I have just learned how gradient descent work and for two-dimensional case (which I'm going to use it here for simplicity) we know that to update the value of x we do the following (I drop subscripts of the iteration number for simplicity):
$$x=x- \alpha \frac{df}{dx} $$
But I think we really use the derivative for the sign, to know in which direction we should go and when to stop.
So is there anything special about the value of the derivative or we can also use:
$$x=x- \alpha \ \ sign(\frac{df}{dx}) $$
I know that the value of the derivative will make the process take larger steps when the value of the derivative is large and smaller steps when it is small but does that improve the accuracy or the speed of the gradient descent.
Note: I use two-dimensional case here, so my question for a higher dimensions should apply the sign function for each parameter alone not for the gradient of that higher dimension function at once (i.e apply the sign function to the gradient elementwise).

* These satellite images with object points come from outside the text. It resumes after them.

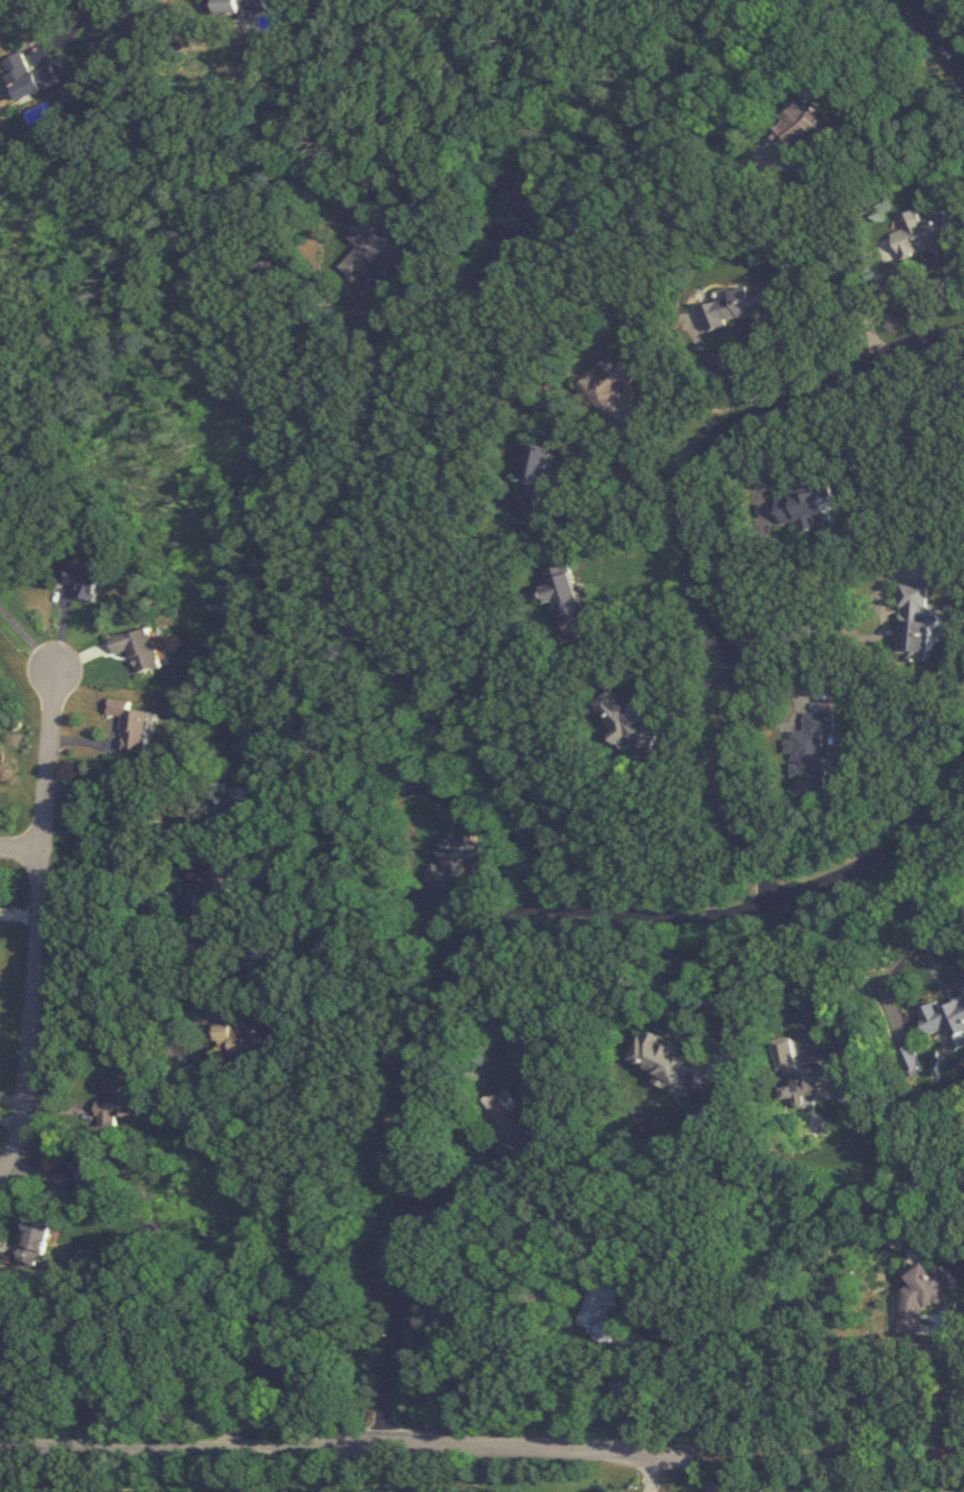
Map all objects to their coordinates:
building: (239, 7)
road: (78, 18)
road: (939, 30)
building: (29, 77)
building: (806, 128)
building: (531, 195)
road: (815, 212)
building: (928, 233)
building: (380, 252)
building: (743, 306)
road: (451, 311)
building: (614, 380)
building: (538, 480)
road: (632, 502)
building: (810, 510)
road: (692, 541)
building: (0, 556)
building: (88, 582)
building: (568, 597)
road: (604, 602)
road: (805, 623)
building: (919, 624)
road: (27, 639)
building: (143, 649)
road: (384, 653)
building: (624, 720)
building: (135, 726)
building: (815, 754)
road: (132, 767)
building: (232, 810)
road: (945, 842)
road: (20, 849)
building: (463, 862)
road: (96, 884)
building: (222, 885)
road: (906, 896)
road: (35, 926)
road: (481, 937)
road: (114, 943)
road: (947, 948)
building: (256, 962)
road: (935, 973)
road: (728, 978)
road: (802, 1021)
building: (947, 1023)
building: (239, 1038)
road: (142, 1048)
building: (912, 1058)
building: (671, 1061)
building: (814, 1076)
building: (120, 1099)
road: (12, 1100)
road: (9, 1121)
building: (512, 1124)
building: (88, 1171)
road: (461, 1195)
building: (38, 1240)
building: (925, 1296)
building: (606, 1313)
building: (275, 1362)
road: (661, 1391)
road: (960, 1395)
road: (100, 1400)
road: (481, 1449)
road: (225, 1472)
road: (657, 1474)
building: (744, 1486)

The gradient is a vector in $\mathbf{R}^n$. Its sign is a scalar. You just can't replace one with the other when $n > 1$. Maybe you saw examples in your class in which the descent direction is 1 or -1, but these are univariate examples ($n = 1$).
Besides, the value of the gradient indicates how fast the function changes locally. Gradient descent tends to compute larger steps when the gradient is large in magnitude, and smaller steps when the gradient is small in magnitude.